*Passage shown*.
***

Loyal horses and their dashing masters, a mystical forest and cliffs with magical views. Matheran, for all its flaws, leaves you smitten
It is afternoon in Matheran, and the world is asleep. It must be a deep kind of sleep, as you can’t even hear a breath. The forest too is quiet—no twigs snapping, no birdsong and no leaves rustling. The clock on the wall decides it’s time to speak, and it ticks away. Then there is another noise in the room, a thud. Could that be my heart? Anything is possible in this quiet. The Matheran kind of quiet, you could call it. It’s strange for city folks, who ache to get away from all the noise, to suddenly realise that the soundtrack of their lives could undergo such a complete change. I stop myself from speaking, scared I might just ruin the moment.
It’s that kind of quiet. Even the air is different. It has a distinctly new bearing. It is cool, calm and collected, as if it knows exactly who is in control here. It’s not me for sure. It teases, and it refreshes, and then it prods me—it’s time to take a walk.

***

*To-do item*. Name every sound that the Matheran passage says is missing from the forest.

*Data segment*.
***

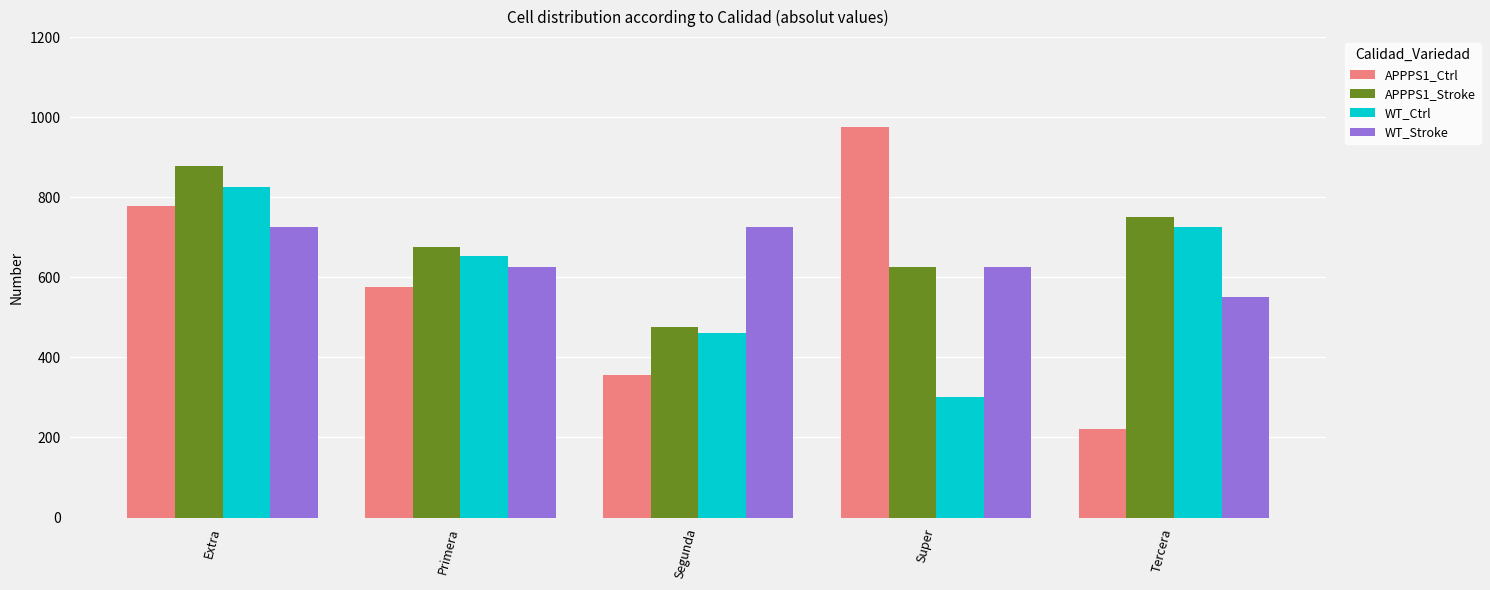

Which series has the largest range (max minus min)?

APPPS1_Ctrl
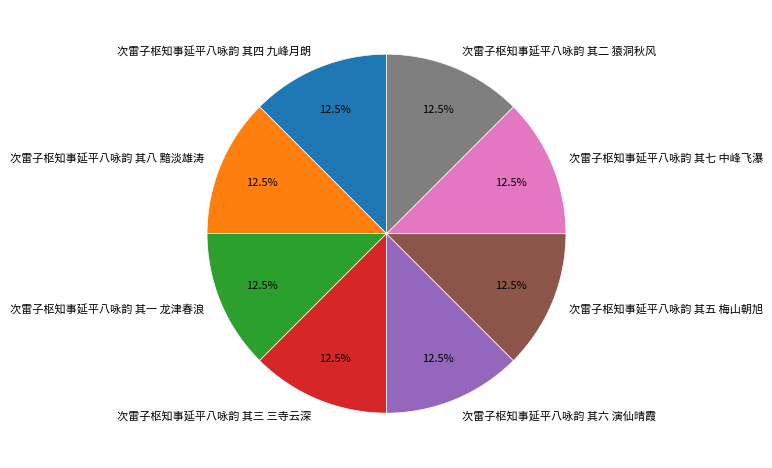

Approximately how many times larger is the value at 次雷子枢知事延平八咏韵 其六 演仙晴霞 compared to 次雷子枢知事延平八咏韵 其七 中峰飞瀑?

1.0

***

*Solution*. Twigs snapping, birdsong, and leaves rustling.